SSH should be properly configured, in fact i can login to both
machines without password; openmpi and mvapich use ssh as default.
i've tried these commands
mpirun --mca btl ^sm -np 2 -host node0 -host node1 ./graph
mpirun --mca btl openib,self -np 2 -host node0 -host node1 ./graph
and, apart a slight performance increase in the ^sm benchmark, the
latency time is the same
this is really strange, but i can't figure out the source!

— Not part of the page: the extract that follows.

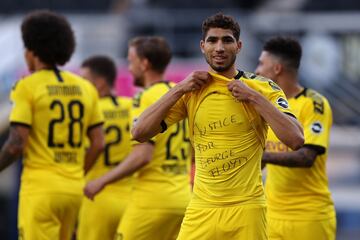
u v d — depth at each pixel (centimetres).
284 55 1574
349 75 3828
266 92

do you have any other ideas?
thanks
Vittorio
Date: Wed, 25 Feb 2009 20:20:51 -0500
From: Jeff Squyres <jsquy...@cisco.com>
Subject: Re: [OMPI users] 3.5 seconds before application launches
To: Open MPI Users <us...@open-mpi.org>
Message-ID: <86d3b246-1866-4b84-b05c-4d13659f8...@cisco.com>
Content-Type: text/plain; charset=US-ASCII; format=flowed; delsp=yes
Dorian raises a good point.
You might want to try some simple tests of launching non-MPI codes
(e.g., hostname, uptime, etc.) and see how they fare. Those will more
accurately depict OMPI's launching speeds. Getting through MPI_INIT
is another matter (although on 2 nodes, the startup should be pretty
darn fast).
Two other things that *may* impact you:
1. Is your ssh speed between the machines slow? OMPI uses ssh by
default, but will fall back to rsh (or you can force rsh if you
want). MVAPICH may use rsh by default...? (I don't actually know)

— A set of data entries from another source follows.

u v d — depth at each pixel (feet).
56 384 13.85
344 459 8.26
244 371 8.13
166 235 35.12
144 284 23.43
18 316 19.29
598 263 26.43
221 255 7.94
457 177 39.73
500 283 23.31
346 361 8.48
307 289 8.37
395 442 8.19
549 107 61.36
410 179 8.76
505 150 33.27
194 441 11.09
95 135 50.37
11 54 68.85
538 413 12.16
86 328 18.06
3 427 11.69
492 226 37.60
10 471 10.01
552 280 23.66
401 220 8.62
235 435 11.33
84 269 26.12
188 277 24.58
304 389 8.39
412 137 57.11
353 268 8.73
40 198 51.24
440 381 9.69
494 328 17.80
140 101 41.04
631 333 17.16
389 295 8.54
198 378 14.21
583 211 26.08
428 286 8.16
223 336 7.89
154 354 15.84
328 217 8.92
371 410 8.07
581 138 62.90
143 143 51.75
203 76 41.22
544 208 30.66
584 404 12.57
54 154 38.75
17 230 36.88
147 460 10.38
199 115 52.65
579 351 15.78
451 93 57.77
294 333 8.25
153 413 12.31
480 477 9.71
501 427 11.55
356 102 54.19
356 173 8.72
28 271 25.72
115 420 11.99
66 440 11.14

2. OMPI may be spending time creating shared memory files. You can
disable OMPI's use of shared memory by running with:
mpirun --mca btl ^sm ...
Meaning "use anything except the 'sm' (shared memory) transport for
MPI messages".
On Feb 25, 2009, at 4:01 PM, doriankrause wrote:
> Vittorio wrote:
>> Hi!
>> I'm using OpenMPI 1.3 on two nodes connected with Infiniband; i'm
>> using
>> Gentoo Linux x86_64.
>>
>> I've noticed that before any application starts there is a variable
>> amount
>> of time (around 3.5 seconds) in which the terminal just hangs with
>> no output
>> and then the application starts and works well.
>>
>> I imagined that there might have been some initialization routine
>> somewhere
>> in the Infiniband layer or in the software stack, but as i
>> continued my
>> tests i observed that this "latency" time is not present in other
MPI
>> implementations (like mvapich2) where my application starts
>> immediately (but
>> performs worse).
>>
>> Is my MPI configuration/installation broken or is this expected
>> behaviour?
>>
>
> Hi,
>
> I'm not really qualified to answer this question, but I know that in
> contrast
> to other MPI implementations (MPICH) the modular structure of Open
> MPI is based
> on shared libs that are dlopened at the startup. As symbol
> relocation can be
> costly this might be a reason why the startup time is higher.
>
> Have you checked wether this is an mpiexec start issue or the
> MPI_Init call?
>
> Regards,
> Dorian
>
>> thanks a lot!
>> Vittorio
>>
>>
>> ------------------------------
------------------------------------------
>>
>> _______________________________________________
>> users mailing list
>> us...@open-mpi.org
>> http://www.open-mpi.org/mailman/listinfo.cgi/users
>
> _______________________________________________
> users mailing list
> us...@open-mpi.org
> http://www.open-mpi.org/mailman/listinfo.cgi/users
--
Jeff Squyres
Cisco Systems
_______________________________________________
users mailing list
us...@open-mpi.org
http://www.open-mpi.org/mailman/listinfo.cgi/users
--
Jeff Squyres
Cisco Systems